Start of Passage

# Any book recommendations for Army Special Forces hopefuls?



## e8f8d9 (May 22, 2020)

I read a ton of non-fiction, especially military history. I'm looking to read as much as I can about Special Forces with the intent of being as knowledgeable and prepared as I possibly can to attend selection. Any recommendations? I did a search but didn't see anything specifically for Army SF.


----------



## Kaldak (May 22, 2020)

We have a whole sub-forum dedicated to books. I would start there.


----------



## e8f8d9 (May 22, 2020)

Kaldak said:


> We have a whole sub-forum dedicated to books. I would start there.


Sorry about that. I looked all through the forums and I don't see a books sub-forum anywhere. Can you please direct me to where I could find it?


----------



## Ooh-Rah (May 22, 2020)

End of Passage
Start of Supplied data

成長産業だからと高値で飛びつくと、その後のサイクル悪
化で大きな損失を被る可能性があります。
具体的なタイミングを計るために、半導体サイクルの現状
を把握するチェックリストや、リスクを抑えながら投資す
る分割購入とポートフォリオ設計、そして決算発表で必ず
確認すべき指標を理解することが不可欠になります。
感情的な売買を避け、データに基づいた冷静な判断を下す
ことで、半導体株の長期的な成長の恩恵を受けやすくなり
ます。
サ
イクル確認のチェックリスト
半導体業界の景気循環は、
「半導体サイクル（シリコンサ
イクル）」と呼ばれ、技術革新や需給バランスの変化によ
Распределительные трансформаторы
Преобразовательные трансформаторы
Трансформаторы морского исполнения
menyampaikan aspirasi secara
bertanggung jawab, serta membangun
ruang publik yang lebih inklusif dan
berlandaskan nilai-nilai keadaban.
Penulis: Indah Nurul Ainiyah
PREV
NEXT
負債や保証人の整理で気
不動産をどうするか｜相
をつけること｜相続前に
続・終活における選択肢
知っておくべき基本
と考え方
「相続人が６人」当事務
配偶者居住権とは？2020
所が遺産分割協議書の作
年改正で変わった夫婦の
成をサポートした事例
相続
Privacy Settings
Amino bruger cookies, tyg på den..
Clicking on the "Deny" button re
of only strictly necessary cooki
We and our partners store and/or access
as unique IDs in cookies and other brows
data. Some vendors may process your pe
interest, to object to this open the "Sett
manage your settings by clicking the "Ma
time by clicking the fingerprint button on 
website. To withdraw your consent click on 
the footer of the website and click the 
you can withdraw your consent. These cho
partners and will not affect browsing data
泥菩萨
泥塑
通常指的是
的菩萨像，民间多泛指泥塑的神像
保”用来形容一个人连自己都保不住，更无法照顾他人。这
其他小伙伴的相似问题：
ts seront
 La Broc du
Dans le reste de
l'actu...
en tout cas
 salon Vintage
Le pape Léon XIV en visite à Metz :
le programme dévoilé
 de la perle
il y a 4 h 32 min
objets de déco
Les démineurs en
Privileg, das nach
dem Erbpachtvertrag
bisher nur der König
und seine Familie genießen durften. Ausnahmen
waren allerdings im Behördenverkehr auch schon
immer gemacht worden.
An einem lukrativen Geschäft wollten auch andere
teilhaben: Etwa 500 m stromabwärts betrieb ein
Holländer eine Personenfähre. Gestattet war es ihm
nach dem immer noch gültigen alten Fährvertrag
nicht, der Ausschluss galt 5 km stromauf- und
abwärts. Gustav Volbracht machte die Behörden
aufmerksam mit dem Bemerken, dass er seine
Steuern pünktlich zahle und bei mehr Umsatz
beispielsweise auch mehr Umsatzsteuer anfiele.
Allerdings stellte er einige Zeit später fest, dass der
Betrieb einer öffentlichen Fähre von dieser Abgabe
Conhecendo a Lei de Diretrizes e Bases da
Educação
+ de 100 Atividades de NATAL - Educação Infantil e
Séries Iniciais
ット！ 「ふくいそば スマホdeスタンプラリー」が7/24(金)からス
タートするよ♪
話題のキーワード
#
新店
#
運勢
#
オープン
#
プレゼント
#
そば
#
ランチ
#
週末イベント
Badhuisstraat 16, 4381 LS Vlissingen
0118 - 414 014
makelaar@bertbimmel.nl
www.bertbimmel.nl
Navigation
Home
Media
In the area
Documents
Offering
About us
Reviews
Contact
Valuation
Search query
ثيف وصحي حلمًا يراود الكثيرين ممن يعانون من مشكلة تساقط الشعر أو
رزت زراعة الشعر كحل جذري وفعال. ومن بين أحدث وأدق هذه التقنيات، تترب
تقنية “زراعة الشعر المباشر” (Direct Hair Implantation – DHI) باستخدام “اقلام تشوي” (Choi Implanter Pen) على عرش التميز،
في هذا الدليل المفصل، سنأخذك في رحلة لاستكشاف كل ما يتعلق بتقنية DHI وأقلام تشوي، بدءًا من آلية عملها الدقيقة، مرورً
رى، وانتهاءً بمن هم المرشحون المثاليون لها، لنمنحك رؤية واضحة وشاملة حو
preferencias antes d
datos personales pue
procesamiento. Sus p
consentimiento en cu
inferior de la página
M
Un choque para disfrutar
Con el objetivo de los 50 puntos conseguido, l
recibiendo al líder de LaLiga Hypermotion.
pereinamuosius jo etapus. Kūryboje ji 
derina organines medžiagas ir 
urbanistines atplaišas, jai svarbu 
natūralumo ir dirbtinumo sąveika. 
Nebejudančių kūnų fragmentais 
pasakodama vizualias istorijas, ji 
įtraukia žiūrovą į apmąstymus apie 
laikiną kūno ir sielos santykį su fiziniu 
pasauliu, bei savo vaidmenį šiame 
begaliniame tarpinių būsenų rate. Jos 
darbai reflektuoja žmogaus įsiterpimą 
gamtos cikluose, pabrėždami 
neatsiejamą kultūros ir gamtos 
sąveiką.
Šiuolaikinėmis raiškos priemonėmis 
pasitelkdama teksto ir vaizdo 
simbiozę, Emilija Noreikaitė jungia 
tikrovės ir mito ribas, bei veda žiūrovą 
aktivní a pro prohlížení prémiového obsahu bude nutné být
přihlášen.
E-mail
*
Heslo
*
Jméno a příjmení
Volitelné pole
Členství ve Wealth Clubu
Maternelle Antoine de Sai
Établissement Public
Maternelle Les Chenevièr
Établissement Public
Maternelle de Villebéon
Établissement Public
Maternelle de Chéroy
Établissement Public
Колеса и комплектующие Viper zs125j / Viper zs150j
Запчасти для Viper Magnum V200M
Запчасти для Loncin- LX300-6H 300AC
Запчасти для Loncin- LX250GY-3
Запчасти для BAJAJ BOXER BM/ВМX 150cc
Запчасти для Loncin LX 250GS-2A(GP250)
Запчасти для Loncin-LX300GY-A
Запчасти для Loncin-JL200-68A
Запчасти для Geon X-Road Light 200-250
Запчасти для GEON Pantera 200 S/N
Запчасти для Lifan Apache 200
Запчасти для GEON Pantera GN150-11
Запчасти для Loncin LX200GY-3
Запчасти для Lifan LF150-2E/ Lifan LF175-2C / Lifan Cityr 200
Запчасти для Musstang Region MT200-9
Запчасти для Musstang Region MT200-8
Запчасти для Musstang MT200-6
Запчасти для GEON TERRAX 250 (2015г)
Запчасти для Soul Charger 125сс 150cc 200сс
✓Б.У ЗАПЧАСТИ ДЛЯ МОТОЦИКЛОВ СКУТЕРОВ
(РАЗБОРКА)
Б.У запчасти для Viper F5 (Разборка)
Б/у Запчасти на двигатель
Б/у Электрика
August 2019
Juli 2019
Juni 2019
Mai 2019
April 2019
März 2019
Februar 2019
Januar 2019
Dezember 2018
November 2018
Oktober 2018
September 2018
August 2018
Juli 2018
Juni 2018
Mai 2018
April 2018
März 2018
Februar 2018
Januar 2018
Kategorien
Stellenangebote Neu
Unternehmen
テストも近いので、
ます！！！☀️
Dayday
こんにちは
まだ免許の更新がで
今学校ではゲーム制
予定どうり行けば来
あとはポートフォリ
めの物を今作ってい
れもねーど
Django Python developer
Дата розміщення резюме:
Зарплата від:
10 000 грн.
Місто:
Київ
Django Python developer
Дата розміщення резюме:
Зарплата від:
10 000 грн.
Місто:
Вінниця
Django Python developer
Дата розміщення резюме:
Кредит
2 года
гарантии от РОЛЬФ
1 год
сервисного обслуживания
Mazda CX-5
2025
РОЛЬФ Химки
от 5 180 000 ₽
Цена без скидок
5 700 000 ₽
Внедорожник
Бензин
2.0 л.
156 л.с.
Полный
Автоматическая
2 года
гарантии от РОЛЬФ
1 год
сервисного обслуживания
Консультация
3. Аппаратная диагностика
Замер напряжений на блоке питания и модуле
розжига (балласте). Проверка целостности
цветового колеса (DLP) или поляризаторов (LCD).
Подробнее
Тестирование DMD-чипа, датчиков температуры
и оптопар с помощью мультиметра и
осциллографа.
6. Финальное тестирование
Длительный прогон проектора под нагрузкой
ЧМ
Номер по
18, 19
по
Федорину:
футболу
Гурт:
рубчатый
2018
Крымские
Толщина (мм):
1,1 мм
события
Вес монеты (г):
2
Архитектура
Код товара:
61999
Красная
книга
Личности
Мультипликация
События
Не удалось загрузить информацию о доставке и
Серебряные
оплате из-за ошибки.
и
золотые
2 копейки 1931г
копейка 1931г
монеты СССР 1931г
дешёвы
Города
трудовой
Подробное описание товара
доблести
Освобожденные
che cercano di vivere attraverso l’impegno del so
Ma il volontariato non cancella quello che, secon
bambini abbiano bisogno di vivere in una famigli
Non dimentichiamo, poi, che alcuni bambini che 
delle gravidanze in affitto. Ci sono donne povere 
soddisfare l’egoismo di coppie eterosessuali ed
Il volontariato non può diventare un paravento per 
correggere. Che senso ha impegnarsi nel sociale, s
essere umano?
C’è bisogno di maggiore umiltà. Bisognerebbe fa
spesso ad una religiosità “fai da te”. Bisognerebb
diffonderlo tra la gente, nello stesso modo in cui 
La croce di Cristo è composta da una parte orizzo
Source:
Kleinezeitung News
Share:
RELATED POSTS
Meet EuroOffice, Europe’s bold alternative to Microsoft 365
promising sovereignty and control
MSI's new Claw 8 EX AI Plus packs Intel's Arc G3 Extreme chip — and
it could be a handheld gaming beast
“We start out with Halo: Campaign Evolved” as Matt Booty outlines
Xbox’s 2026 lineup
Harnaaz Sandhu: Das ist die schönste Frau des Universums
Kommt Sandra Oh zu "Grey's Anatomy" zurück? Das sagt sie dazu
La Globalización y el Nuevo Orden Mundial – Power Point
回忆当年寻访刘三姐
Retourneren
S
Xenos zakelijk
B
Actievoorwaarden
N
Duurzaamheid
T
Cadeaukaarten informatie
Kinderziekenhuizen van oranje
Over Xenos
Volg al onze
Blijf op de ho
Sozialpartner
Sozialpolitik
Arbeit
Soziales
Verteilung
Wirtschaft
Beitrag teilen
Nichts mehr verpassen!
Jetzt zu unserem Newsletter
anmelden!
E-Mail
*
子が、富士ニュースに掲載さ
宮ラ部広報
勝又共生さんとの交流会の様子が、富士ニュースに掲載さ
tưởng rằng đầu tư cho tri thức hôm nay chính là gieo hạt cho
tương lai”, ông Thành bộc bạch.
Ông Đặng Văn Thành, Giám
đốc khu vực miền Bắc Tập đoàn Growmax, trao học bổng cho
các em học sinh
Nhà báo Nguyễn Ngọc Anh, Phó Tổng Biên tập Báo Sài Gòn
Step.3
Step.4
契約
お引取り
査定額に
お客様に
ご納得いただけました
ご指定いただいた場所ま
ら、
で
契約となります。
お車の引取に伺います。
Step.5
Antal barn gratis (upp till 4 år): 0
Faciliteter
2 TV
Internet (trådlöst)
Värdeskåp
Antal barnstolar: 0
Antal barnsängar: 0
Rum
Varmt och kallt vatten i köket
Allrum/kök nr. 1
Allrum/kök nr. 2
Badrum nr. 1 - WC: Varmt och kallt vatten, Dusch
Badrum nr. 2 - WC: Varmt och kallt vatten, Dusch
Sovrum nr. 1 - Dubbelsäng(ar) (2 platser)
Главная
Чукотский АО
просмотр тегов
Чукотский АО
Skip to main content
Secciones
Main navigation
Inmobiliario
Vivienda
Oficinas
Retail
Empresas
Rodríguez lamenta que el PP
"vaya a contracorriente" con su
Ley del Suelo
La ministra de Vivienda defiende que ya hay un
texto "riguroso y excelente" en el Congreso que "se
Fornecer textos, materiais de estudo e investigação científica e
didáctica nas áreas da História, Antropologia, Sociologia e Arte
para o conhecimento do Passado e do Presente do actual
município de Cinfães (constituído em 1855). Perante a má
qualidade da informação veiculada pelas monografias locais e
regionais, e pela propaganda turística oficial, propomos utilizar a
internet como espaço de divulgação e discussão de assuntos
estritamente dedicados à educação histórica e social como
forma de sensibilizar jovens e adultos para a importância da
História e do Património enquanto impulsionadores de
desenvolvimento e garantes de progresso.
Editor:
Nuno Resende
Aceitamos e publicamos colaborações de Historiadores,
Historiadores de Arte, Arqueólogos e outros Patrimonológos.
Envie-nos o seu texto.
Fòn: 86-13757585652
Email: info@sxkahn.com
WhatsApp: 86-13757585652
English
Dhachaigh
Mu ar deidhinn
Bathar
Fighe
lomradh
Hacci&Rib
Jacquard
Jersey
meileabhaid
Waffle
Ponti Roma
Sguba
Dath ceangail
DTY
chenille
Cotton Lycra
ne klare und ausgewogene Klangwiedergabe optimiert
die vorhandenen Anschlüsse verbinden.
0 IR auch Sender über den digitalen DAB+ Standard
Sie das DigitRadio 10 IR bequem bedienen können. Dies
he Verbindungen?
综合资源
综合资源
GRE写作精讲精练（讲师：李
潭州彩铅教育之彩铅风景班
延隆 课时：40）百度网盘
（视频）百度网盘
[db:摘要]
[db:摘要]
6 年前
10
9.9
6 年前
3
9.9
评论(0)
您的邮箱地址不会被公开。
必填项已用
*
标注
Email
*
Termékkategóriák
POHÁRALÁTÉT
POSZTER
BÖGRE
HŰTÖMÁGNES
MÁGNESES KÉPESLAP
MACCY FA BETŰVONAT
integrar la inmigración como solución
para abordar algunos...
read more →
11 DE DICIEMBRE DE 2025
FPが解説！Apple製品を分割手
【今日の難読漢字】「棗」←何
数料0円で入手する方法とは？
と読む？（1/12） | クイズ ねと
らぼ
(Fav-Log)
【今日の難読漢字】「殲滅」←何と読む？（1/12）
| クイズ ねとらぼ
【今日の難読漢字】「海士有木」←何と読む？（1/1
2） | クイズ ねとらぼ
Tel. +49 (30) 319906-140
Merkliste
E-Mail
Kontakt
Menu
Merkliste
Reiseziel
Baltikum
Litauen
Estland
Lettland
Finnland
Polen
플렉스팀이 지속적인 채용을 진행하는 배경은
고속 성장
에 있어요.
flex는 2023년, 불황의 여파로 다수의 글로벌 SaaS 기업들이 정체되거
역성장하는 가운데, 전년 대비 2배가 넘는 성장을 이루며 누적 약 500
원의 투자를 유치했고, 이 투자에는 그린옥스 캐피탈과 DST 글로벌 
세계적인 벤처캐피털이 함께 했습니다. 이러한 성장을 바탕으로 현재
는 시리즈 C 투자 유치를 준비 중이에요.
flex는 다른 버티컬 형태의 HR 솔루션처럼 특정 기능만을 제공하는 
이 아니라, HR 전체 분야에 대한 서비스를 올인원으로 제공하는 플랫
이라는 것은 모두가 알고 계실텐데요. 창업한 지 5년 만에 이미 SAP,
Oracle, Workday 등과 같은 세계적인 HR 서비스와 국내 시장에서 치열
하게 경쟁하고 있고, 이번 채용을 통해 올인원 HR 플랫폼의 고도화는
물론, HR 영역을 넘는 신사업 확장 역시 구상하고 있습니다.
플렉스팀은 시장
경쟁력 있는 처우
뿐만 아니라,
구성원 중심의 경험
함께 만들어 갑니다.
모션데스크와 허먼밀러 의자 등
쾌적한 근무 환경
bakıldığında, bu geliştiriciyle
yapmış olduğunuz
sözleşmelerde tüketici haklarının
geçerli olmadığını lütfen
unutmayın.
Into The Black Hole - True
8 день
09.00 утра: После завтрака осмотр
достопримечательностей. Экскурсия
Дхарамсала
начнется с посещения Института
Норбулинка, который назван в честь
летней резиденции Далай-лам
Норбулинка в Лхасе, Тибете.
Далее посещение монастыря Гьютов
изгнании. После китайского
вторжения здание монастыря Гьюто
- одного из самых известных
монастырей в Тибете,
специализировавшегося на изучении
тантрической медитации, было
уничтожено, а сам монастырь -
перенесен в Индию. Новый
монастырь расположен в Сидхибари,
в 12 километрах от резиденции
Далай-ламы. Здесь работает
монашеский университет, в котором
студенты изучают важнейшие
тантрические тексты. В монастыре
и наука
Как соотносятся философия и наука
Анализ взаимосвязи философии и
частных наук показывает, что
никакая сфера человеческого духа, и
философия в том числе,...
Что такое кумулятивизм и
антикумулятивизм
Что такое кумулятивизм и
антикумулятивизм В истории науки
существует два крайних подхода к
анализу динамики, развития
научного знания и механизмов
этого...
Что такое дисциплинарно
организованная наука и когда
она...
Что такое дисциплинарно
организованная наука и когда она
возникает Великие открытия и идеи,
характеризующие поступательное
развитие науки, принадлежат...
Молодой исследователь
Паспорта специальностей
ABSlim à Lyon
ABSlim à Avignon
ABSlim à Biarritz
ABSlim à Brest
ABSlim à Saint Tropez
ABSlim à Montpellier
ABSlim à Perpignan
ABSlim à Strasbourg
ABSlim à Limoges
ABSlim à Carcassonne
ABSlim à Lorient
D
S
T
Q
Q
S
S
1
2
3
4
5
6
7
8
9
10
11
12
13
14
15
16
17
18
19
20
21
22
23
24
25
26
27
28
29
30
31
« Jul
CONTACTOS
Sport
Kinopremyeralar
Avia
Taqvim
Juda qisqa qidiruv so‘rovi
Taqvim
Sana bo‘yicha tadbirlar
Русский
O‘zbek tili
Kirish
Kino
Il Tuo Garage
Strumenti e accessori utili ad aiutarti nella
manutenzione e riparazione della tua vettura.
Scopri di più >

End of Supplied data

| Required work |
1. In the forum thread, what kind of non-fiction does e8f8d9 say they especially read?
2. Duplicate the part of the forum thread starting at "I read a ton" and ending at "Kaldak (May 22, 2020)".
3. Write the next part of the forum thread about Army Special Forces books, picking up after its last line.

| Answers to this exercise |
1. Military history.

2.
I read a ton of non-fiction, especially military history. I'm looking to read as much as I can about Special Forces with the intent of being as knowledgeable and prepared as I possibly can to attend selection. Any recommendations? I did a search but didn't see anything specifically for Army SF.


----------



## Kaldak (May 22, 2020)

3.
e8f8d9 said:


> Sorry about that. I looked all through the forums and I don't see a books sub-forum anywhere. Can you please direct me to where I could find it?



What Are You Currently Reading?


----------



## Kaldak (May 22, 2020)

/sigh


----------



## e8f8d9 (May 23, 2020)

Kaldak said:


> /sigh


With all due respect, you said a sub-forum. This is a thread, and not even a stickied one...


----------



## e8f8d9 (May 23, 2020)

Ooh-Rah said:


> What Are You Currently Reading?


Thank you!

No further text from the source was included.